Atmospheric methane (CH4) is the most important greenhouse gas after carbon dioxide. Because CH4 has a relatively short lifetime due to chemical losses in the atmosphere, it is expected that reducing CH4 emissions would mitigate global warming in a relatively short timeframe. However, sources of atmospheric CH4 are associated with a wide variety of processes such as fossil fuel production and consumption, agriculture, natural wetlands, and biomass burning, and our understanding of the full CH4 budget is limited. To better understand CH4 sources, an inverse analysis is one prominent methodology that estimates spatiotemporal variations of CH4 sources consistent with their prior estimates and atmospheric observations within specified uncertainties. In this study, we performed a long-term inverse analysis of CH4 fluxes with an inversion system named NICAM-TM 4D-Var (Niwa et al., 2017a,b). The inversion system is based on the atmospheric transport model NICAM-TM (Niwa et al., 2011), which has a homogeneous icosahedral grid system and mass conserving property. The horizontal model grid resolution was set to 223 km and the CH4 flux estimation was performed at the same resolution, though some spatial error correlations were introduced. The prior flux dataset includes wetland/rice cultivation emission and soil uptake estimated by the terrestrial ecosystem model VISIT (Ito and Inatomi, 2012). The other emission categories are provided from the ongoing Global Carbon Project (GCP)–CH4. In the inversion, several emission categories are separately estimated according to their seasonal and interannual variabilities. Compared with the prior estimates, the inverse analysis with ground-based station data estimated smaller emissions from East Asia and Europe, larger and smaller northern summer emissions from West Siberia and Hudson Bay Lowlands, respectively, and larger emissions from Bengal and Indochina areas. These changes estimated by the inversion are attributed to emissions from anthropogenic categories (mainly fossil fuel related), natural wetlands, and rice cultivation, respectively. The presentation will also address the reliability of the inversion estimates using independent aircraft data and examine the independence of each category emission estimate.


References
Niwa et al. (2011), Journal of the Meteorological Society of Japan. Ser. II, 89(3), 255–268.

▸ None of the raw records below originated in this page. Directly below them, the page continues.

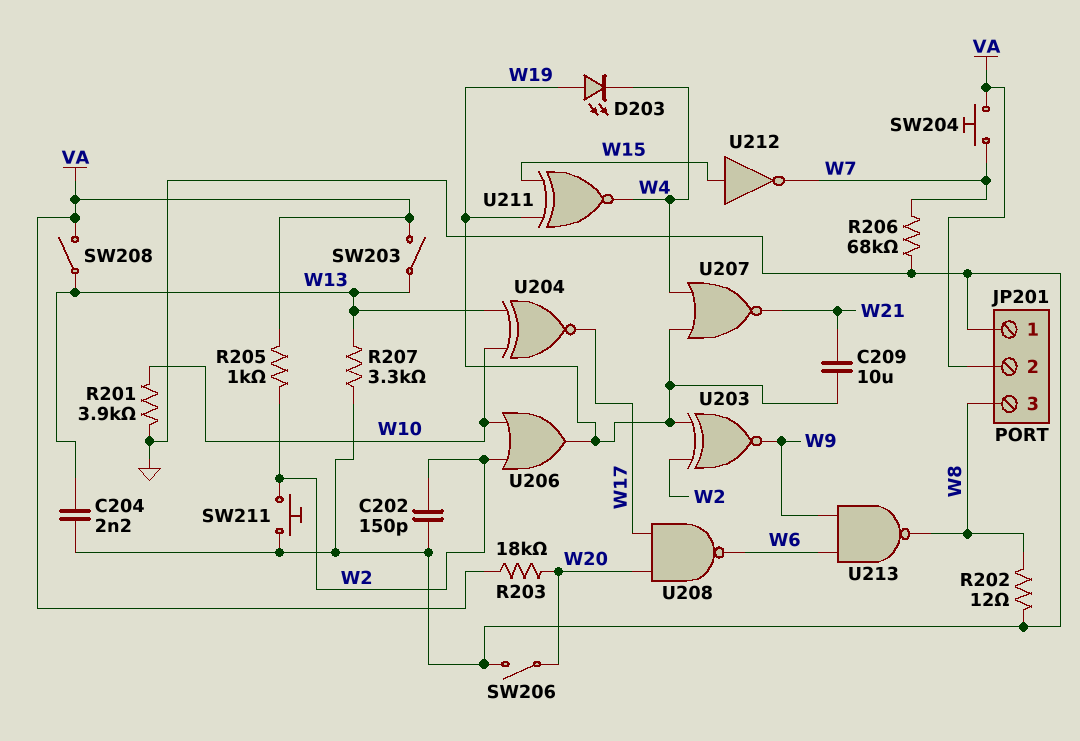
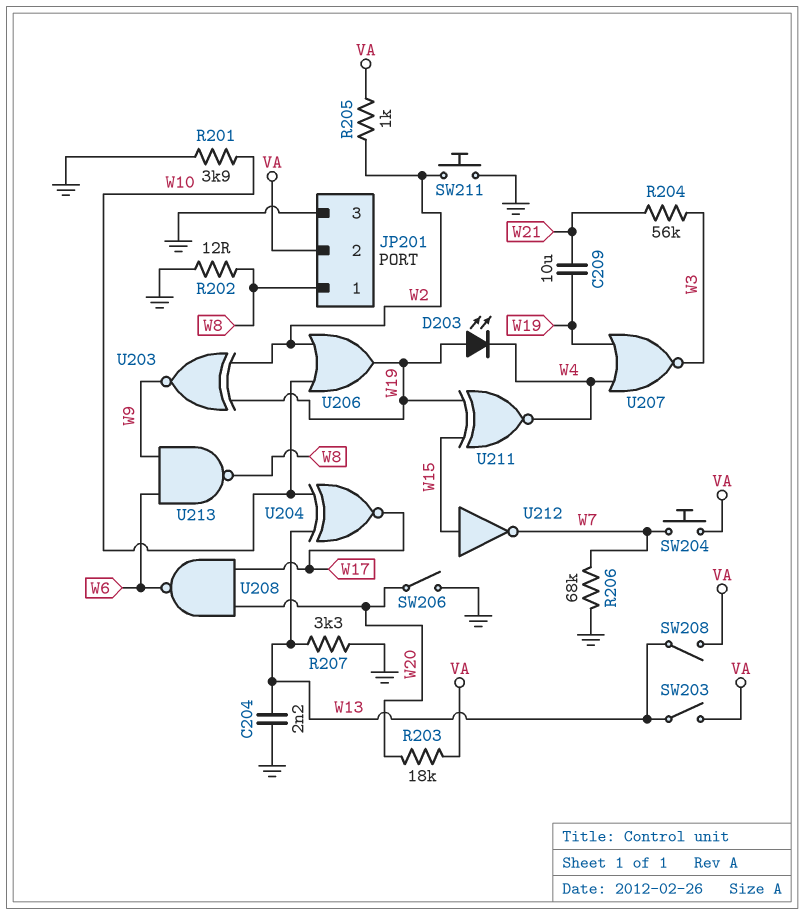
C202: 150pF (GND, W2) -> none
JP201 pin 1: GND -> W8
JP201 pin 3: W8 -> GND
R204: none -> 56k (W3, W21)
U207: NOR (in W4, in W19, out W21) -> NOR (in W4, in W19, out W3)

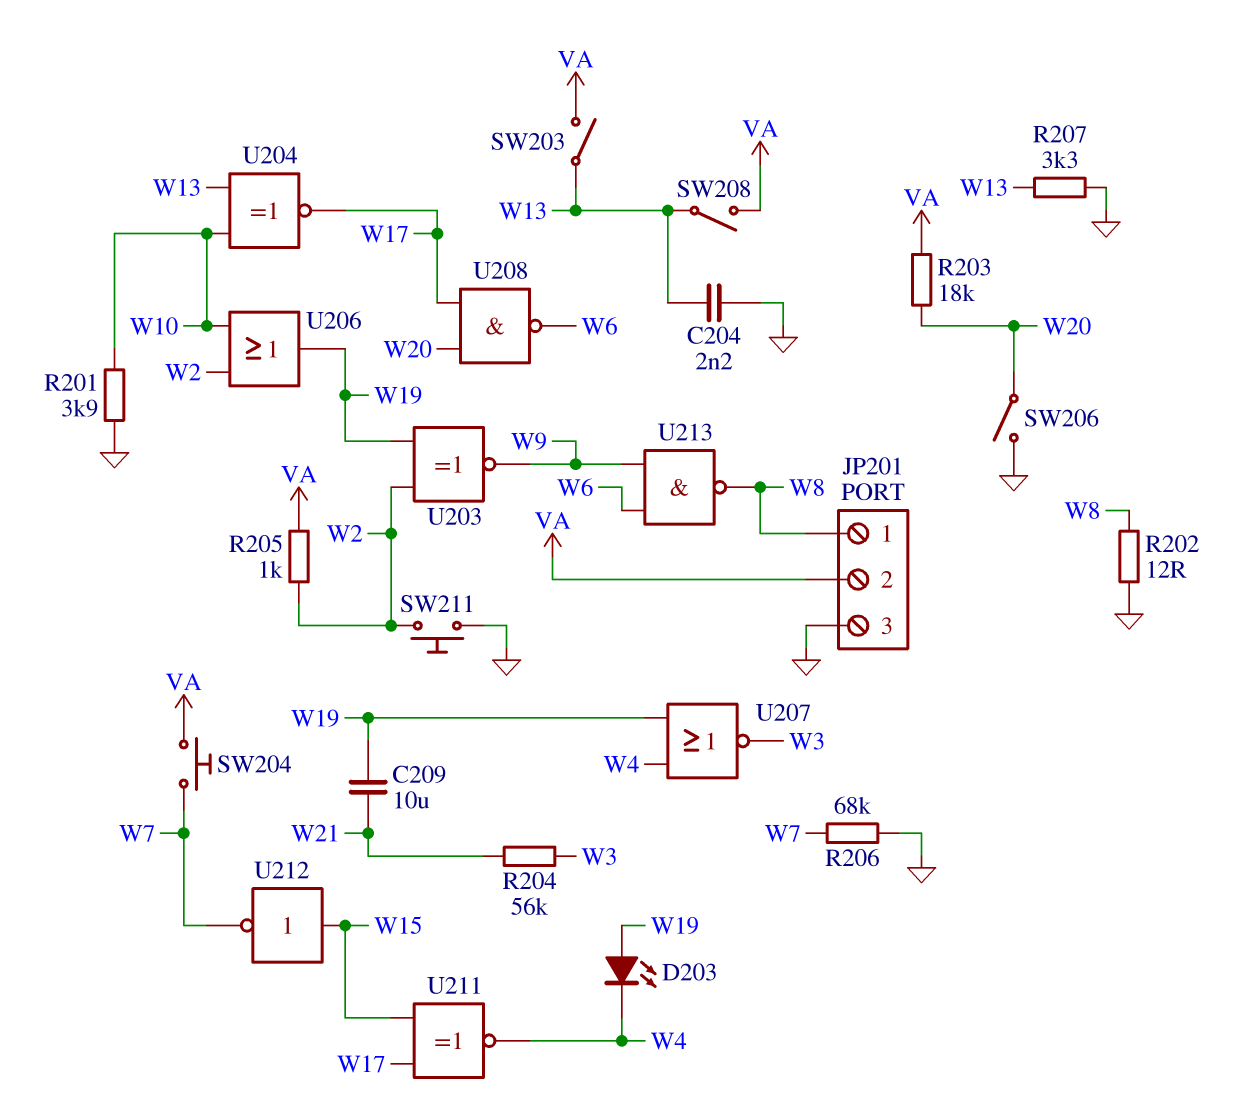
U211: XNOR (in W15, in W19, out W4) -> XNOR (in W15, in W17, out W4)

Ito and Inatomi (2012), Biogeoscience, 9:759-773.
Niwa et al. (2017a), Geoscientific Model Development, 10(3), 1157–1174.

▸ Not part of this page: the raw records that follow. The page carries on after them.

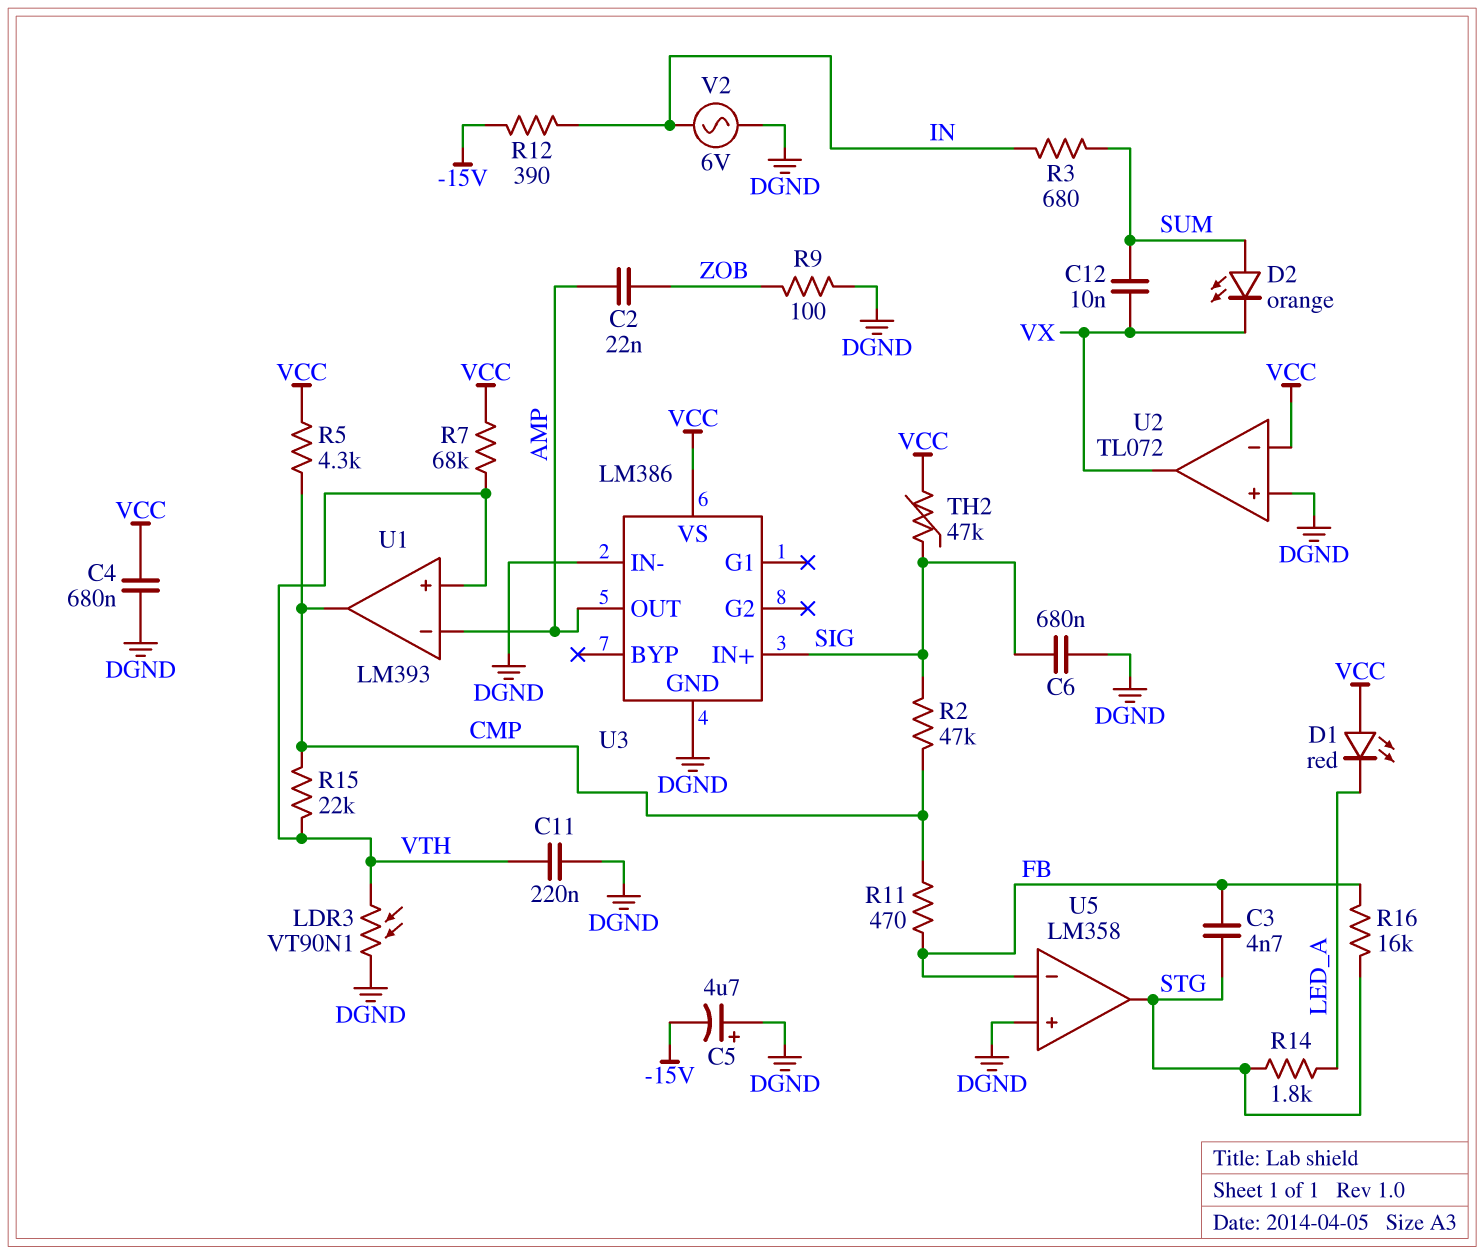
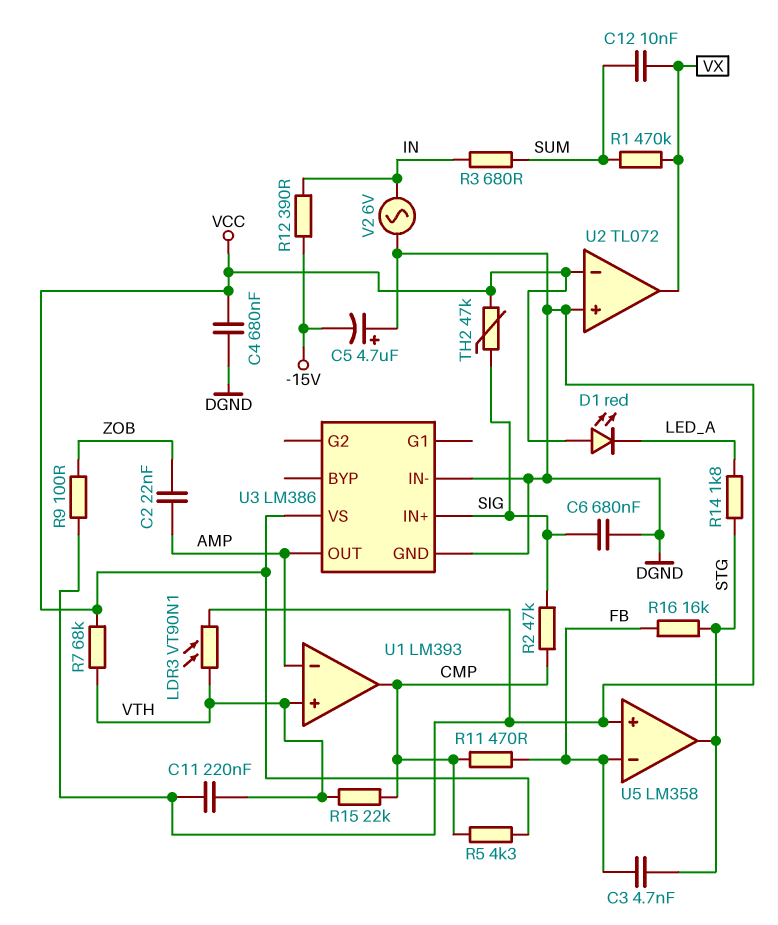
D2: LED orange (A SUM, K VX) -> none
R1: none -> 470k (SUM, VX)

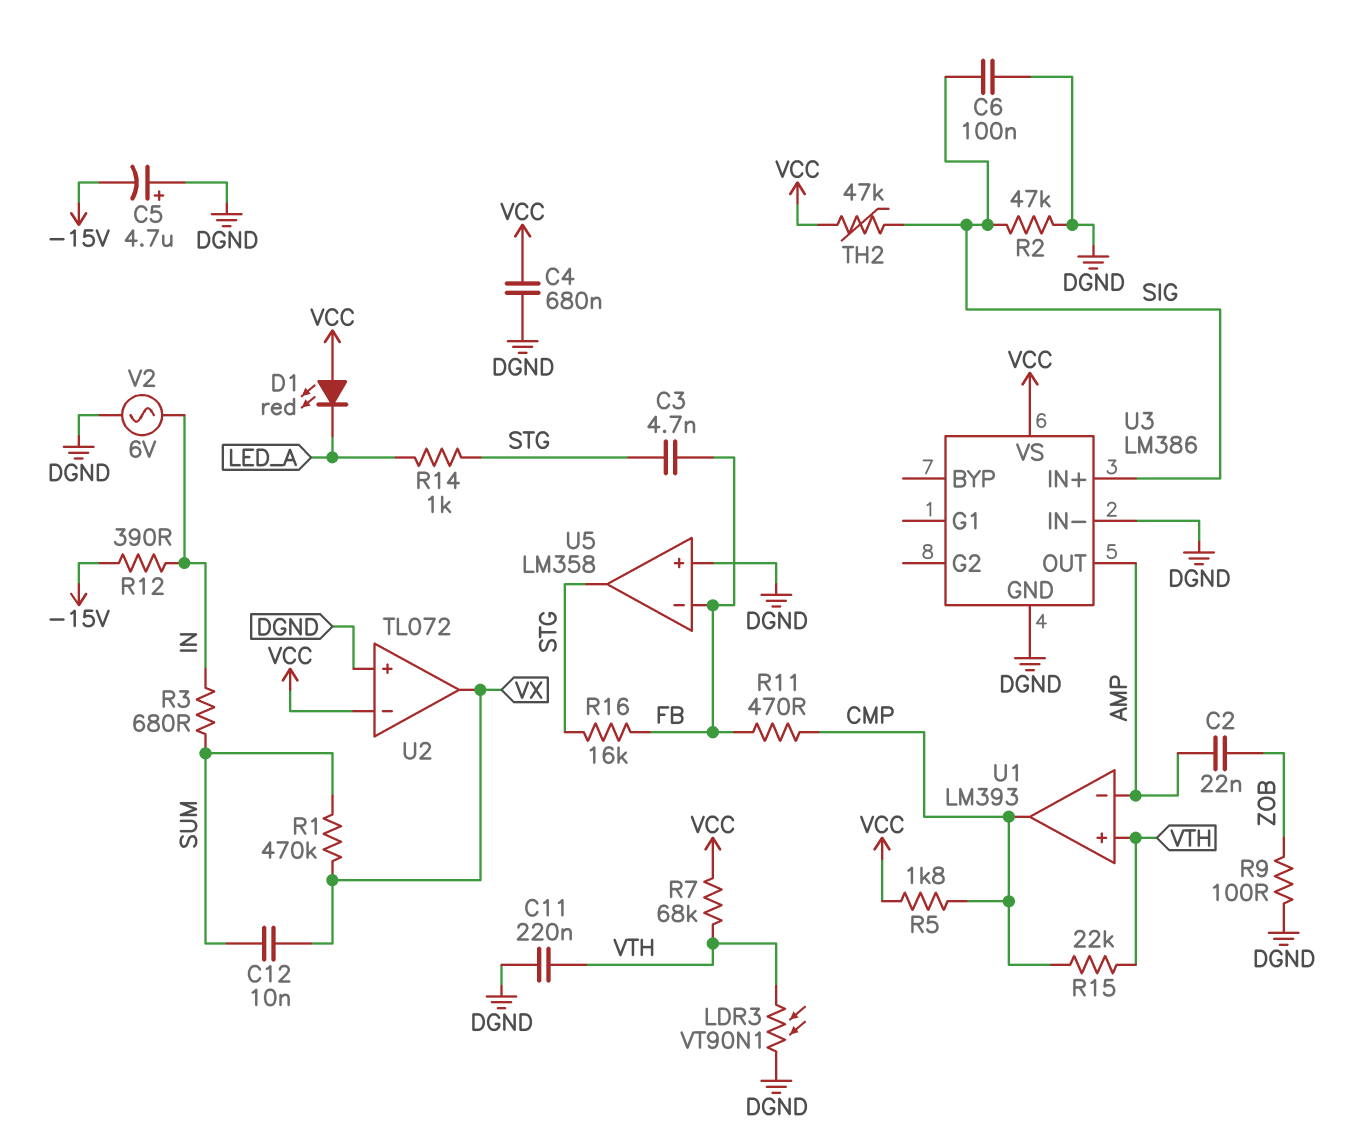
C6: 680nF (DGND, SIG) -> 100nF (DGND, SIG)
R2: 47k (CMP, SIG) -> 47k (DGND, SIG)
R5: 4.3k (CMP, VCC) -> 1.8k (CMP, VCC)
R14: 1.8k (LED_A, STG) -> 1k (LED_A, STG)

Niwa et al. (2017b), Geoscientific Model Development, 10(6), 2201–2219.

Acknowledgement
This study is supported by the Environment Research and Technology Development Fund (2-1701) of the Ministry of the Environment, Japan. The authors acknowledge the Global Carbon Project–CH4 for providing the prior flux dataset, some of which is made under the support of the RUDN project "5-100". The authors also acknowledge Doug Worthy of Environmental Canada, Juha Hatakka of Finnish Meteorological Institute, Camille Yver Kwok of Laboratoire des Sciences du Climat et de l’Environnement, Sebastien Conil of Andra, and Kazuyuki Saito and other members of Japan Meteorological Agency for providing observational data of atmospheric CH4. This study used observational data of Advanced Global Atmospheric Gases Experiment (AGAGE). Operations of the AGAGE network are principally supported by the NASA Upper Atmospheric Research Program in the US, by the Department for Business, Energy & Industrial Strategy (BEIS) in the UK, by the Commonwealth Scientific and Industrial Research Organization (CSIRO) and the Bureau of Meteorology (Australia) in Australia, with additional support from the National Oceanographic and Atmospheric Administration (NOAA) in the US. Yosuke Niwa sincerely thanks the members of the NICAM team for developing and maintaining the codes of NICAM.